ITALY’S budget is back on the table in Brussels with eurozone’s finance ministers meeting again to discuss national draft budgets for next year

The cash-strapped country’s proposals have already been rejected by the EU because it fails to lower massive public debt but the government then refused to make changes to prevent a disciplinary procedure that could eventually lead to fines. Both sides have softened previously hardline rhetoric, reassuring financial markets and leading to a fall in Italy’s borrowing costs. But experts believe the EU will likely push for its fiscal rules to be honoured by Italy to the letter.

Prime Minister Giuseppe Conte said a compromise was in everyone’s interests and was optimistic a deal could be struck with the European Commission.

Mr Conte gave no details but said aspects discussed included ways some budget measures could be strengthened to improve Italy’s faltering economic growth prospects.

He said: “Italy does not stand against Europe.
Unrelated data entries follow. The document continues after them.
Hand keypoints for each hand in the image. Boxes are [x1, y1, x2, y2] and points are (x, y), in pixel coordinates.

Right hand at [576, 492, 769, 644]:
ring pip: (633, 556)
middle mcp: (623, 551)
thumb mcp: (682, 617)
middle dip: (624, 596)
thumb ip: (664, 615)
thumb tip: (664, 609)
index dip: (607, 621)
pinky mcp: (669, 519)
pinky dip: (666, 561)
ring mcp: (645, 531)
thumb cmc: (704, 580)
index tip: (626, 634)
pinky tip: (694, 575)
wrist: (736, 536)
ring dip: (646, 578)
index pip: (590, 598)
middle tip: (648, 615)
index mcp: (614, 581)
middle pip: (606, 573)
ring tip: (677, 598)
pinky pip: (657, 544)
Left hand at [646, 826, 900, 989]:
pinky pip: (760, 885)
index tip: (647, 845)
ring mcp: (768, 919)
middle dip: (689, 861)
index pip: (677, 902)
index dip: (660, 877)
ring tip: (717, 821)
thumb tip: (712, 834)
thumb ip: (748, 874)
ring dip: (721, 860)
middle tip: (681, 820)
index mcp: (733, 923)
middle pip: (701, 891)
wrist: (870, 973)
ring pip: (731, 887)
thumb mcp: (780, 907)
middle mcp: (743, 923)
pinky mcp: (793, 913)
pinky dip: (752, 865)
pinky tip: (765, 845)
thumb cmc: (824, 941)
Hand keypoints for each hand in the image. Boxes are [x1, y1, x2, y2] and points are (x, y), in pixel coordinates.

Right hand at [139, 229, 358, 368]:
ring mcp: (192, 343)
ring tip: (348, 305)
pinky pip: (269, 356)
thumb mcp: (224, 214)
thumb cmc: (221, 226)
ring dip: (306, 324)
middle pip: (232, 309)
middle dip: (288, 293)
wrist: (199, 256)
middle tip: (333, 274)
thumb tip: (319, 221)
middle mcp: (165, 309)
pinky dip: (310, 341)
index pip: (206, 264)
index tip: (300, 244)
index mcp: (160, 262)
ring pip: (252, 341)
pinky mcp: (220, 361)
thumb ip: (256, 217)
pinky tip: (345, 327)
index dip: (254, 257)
An infringement procedure is not appropriate neither for Italy nor for Europe.

Mr Conte insisted Rome and Brussels are close to “setting out what could be the final solution.”

He said: “We make more progress at every meeting we have.
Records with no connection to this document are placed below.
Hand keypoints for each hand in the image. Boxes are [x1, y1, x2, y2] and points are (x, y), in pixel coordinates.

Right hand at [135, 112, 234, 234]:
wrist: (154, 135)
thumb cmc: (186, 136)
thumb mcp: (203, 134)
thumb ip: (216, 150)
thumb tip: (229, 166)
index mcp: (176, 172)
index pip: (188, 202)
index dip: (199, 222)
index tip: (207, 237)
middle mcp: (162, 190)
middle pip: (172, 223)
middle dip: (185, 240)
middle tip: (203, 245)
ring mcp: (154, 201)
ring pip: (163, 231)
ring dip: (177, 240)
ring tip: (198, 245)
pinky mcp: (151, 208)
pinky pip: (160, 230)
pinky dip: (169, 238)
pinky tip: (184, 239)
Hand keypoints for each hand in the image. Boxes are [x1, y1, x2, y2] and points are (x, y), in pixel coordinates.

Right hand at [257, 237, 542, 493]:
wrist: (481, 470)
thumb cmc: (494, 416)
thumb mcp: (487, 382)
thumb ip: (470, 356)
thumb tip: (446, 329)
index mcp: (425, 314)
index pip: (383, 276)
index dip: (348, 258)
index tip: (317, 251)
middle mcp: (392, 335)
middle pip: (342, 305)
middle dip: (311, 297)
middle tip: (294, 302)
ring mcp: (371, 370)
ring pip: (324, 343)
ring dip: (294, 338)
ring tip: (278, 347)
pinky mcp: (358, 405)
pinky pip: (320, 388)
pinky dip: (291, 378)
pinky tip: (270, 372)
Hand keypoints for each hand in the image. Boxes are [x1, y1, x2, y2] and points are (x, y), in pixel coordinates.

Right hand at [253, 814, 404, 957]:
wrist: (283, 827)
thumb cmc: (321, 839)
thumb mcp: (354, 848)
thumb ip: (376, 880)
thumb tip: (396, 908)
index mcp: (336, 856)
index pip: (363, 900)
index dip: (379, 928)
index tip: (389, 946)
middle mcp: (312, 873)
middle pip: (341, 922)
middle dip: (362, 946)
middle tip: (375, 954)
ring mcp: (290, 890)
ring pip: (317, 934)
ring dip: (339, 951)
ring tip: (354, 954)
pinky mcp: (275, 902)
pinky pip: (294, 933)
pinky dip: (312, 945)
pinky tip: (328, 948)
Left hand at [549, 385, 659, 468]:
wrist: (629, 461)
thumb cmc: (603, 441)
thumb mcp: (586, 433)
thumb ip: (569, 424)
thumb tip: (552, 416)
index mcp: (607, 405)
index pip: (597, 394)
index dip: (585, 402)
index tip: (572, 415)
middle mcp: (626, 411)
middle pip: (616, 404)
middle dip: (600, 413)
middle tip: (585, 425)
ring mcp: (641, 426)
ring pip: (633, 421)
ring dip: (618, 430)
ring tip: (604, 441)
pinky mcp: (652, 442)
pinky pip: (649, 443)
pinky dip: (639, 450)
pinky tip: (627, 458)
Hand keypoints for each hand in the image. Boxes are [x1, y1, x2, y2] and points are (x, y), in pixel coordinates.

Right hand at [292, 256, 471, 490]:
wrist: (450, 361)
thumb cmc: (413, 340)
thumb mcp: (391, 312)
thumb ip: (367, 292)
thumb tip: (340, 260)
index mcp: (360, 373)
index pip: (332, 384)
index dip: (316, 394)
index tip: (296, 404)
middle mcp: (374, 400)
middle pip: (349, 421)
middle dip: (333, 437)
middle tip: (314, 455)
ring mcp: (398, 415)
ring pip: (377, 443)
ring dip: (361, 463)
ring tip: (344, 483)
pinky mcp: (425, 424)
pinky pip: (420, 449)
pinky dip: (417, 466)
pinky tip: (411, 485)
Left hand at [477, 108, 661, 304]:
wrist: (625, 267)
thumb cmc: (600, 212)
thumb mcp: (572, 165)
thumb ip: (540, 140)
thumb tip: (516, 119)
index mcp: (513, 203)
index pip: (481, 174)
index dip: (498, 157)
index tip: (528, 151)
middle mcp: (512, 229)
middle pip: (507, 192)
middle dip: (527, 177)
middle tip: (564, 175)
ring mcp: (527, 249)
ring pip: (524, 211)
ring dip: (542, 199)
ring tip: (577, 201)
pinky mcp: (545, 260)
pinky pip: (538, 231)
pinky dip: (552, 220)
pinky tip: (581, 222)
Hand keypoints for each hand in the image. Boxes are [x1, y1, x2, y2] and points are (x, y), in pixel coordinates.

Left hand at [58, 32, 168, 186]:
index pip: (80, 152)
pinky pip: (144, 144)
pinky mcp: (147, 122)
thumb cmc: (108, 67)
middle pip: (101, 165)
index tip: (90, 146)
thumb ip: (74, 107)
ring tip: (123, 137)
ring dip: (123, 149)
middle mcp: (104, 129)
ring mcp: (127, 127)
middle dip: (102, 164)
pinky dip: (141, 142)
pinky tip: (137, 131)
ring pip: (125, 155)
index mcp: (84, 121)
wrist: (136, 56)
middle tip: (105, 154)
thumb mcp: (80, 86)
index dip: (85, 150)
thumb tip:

“We are looking at points that could be the basis for a possible solution.”

La Republica newspaper reported Mr Conte was meeting deputies Matteo Salvini and Luigi Di Maio today discuss a reduction of the 2.4 percent deficit target to somewhere closer to 2.0 percent

And League economic spokesman Claudio Borghi said money set aside for a measure to reduce the retirement age next year may be more than is actually needed and could be used to balance the books after any budget revision.

Italian Prime Minsiter Giuseppe Conte hopes to thrash out a budget compromise (Image: GETTY)

He said: ”Whether we use these savings to lower the deficit or for other investments is a political decision the government will take with the Commission.”

Senior League politican Alberto Bagnai said the European Commission appeared less hostile to Italy and that rioting in Paris over the weekend is also likely encourage it to seek compromise rather than confrontation.

He said: “If we see the discontent that there is in France, these are things that change the climate.”

European Commission vice president Valdis Dombrovskis said Italy’s budget still needed substantial adjustments but acknowledged the commission was open to dialogue.

The Italian parliament begins voting on the budget this week with Mr Conte expected to tell members it is needed to prevent a chronically sluggish economy from tipping into another recession.